A book of poetry in his right hand, a bottle of whiskey in his left. He lets his back crash into the pale yellow wall, the whiskey sloshing in the bottle, and he allows gravity to ease him down with his jacket rising up, bunching at his shoulders. He is slouched in the corner beside the doorframe that separates the hall from the kitchen. Beth appears next to him on his right and he notices their shoulders are touching. He stares at the poem, glancing at her only from the corner of his eye, but concentrating on neither.

“So, Jack, you going to read me some poetry?”

“Hell no.”

She stands and walks through the door frame. He loses her in the bright loudness of it all.

“Fuck it” he thinks. He pivots laying his back on the floor and his feet on the wall and begins to read aloud. He is screaming the words now, sliding around on his back, pushing off the walls and leaving black scuff marks from his shoes.

Beth runs in.

“What are you doing?” she says. “You’re leaving marks on the wall.”
He grabs her wrist, and raising slightly, he pulls her close, his lips brushing her ear.

“A solace of ripe plums seeming to fill the air.
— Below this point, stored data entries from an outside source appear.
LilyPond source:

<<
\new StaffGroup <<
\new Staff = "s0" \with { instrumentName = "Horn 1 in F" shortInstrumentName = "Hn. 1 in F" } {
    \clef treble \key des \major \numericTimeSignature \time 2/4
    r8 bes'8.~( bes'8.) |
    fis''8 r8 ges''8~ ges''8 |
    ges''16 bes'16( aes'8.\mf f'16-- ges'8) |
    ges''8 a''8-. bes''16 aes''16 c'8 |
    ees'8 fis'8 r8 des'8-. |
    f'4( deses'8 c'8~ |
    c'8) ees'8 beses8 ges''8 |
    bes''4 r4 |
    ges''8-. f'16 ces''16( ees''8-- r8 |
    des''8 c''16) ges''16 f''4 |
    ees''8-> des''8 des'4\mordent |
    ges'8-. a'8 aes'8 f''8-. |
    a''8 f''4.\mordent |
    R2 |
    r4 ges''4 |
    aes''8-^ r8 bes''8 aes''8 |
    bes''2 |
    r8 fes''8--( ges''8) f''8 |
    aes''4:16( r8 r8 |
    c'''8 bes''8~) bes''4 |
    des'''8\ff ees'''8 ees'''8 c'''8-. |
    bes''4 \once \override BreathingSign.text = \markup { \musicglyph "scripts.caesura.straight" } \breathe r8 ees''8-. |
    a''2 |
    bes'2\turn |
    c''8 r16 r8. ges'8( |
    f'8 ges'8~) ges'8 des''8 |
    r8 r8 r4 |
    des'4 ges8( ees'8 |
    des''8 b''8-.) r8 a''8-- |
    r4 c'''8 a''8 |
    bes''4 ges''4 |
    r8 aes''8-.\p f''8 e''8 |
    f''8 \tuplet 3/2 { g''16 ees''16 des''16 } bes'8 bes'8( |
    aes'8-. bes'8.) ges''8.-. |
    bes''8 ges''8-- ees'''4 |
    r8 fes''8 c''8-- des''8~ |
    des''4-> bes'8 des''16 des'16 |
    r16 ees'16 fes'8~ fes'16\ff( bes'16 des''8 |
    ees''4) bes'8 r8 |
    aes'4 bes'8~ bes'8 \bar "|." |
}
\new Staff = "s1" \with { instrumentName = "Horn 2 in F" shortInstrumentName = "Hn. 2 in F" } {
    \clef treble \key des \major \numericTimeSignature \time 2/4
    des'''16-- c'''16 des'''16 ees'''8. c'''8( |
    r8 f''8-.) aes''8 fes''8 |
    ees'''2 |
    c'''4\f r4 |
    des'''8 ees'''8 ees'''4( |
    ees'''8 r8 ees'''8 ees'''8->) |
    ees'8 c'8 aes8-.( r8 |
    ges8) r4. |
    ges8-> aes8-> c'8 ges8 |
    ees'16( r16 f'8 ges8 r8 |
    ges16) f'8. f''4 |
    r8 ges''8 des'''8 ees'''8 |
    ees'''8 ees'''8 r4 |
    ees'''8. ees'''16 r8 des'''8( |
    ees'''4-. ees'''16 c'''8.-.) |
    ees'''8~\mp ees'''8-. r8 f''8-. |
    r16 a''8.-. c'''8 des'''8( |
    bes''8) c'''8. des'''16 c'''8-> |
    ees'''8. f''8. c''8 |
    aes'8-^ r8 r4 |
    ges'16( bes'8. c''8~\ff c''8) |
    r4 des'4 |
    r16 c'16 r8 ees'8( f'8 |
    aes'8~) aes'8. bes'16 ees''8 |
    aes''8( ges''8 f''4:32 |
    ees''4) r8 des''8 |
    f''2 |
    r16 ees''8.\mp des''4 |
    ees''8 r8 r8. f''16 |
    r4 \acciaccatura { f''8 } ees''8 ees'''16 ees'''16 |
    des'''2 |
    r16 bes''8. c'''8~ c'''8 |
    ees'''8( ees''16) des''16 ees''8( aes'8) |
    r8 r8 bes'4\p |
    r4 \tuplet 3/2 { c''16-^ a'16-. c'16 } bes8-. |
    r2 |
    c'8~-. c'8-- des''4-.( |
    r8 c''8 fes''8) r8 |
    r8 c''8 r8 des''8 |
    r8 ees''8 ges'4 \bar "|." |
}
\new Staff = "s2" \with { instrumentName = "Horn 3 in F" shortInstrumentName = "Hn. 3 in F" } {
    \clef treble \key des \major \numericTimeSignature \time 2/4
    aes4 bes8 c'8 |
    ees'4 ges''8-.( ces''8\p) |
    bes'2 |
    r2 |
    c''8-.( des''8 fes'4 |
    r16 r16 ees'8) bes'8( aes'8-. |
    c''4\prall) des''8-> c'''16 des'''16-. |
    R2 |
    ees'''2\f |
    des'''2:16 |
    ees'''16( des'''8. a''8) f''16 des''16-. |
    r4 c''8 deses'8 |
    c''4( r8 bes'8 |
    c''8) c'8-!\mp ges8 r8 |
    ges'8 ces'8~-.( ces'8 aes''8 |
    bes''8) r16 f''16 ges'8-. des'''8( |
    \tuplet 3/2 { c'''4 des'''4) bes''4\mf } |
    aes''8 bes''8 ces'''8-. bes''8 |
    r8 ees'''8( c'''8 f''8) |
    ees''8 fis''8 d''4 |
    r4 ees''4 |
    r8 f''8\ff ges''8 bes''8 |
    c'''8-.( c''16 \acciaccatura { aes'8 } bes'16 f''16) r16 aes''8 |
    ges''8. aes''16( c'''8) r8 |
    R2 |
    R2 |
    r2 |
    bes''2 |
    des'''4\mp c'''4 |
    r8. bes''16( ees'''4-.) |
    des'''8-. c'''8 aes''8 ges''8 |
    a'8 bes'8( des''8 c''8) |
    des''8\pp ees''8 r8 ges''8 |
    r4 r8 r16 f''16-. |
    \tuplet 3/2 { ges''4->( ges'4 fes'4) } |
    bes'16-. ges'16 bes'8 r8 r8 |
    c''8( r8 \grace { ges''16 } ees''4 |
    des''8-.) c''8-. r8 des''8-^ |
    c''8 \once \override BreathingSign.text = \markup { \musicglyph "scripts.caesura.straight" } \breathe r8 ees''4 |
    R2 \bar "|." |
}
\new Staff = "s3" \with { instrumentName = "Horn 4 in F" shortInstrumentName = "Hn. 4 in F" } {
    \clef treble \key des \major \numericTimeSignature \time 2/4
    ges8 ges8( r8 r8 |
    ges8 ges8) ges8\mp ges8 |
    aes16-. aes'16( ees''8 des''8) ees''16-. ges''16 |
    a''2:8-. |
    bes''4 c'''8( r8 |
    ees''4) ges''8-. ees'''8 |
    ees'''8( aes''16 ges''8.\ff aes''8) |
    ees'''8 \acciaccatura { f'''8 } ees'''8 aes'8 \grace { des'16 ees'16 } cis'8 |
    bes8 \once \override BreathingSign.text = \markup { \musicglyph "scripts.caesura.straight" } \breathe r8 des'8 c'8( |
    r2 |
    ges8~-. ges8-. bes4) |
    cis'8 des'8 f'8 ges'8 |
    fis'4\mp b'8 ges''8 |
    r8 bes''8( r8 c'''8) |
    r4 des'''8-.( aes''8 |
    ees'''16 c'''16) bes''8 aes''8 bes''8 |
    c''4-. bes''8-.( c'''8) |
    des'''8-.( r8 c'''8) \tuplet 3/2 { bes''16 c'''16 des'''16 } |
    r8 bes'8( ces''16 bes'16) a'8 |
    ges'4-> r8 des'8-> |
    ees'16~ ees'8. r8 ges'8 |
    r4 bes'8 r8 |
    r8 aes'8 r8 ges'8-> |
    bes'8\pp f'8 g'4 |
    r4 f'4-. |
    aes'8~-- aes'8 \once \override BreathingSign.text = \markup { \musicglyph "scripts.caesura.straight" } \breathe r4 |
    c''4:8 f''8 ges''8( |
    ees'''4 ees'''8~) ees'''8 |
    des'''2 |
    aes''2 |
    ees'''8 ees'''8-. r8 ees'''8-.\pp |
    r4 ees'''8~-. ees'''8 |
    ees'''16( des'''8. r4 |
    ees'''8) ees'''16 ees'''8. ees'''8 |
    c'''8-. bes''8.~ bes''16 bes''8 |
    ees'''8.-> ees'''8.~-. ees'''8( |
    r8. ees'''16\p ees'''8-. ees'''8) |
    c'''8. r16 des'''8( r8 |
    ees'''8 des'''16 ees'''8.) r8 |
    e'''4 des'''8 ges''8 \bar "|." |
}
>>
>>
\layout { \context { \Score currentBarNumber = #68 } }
They taste good to her.”
She pulls away from him, amused and puzzled.” What, you don’t like Williams?” he says. “Maybe that was a bit cheesy.” He sends the book sailing behind him with the pages fluttering and permits it to slam into the wall with a startling thud and drop to the floor.

“What am i doing?! This is a party! I need to dance!”

He rolls backwards over his right shoulder and onto his feet. With head held high, he staggers chest first through the crowd in the kitchen and into the foyer. He opens the door that leads outside and as he steps through, Beth’s voice catches up to him; “What are you doing?! The music is in here!” Jack spins on his heel to face her. The moon is spraying light upon his back and illuminating the fall landscape stretching beyond him. “You have it all wrong darling. The real music is out here” and with a slight bow and a swing of his arms he shuts the door. She is left standing at the edge of the kitchen, unmoving as the crowd and the music roar behind her.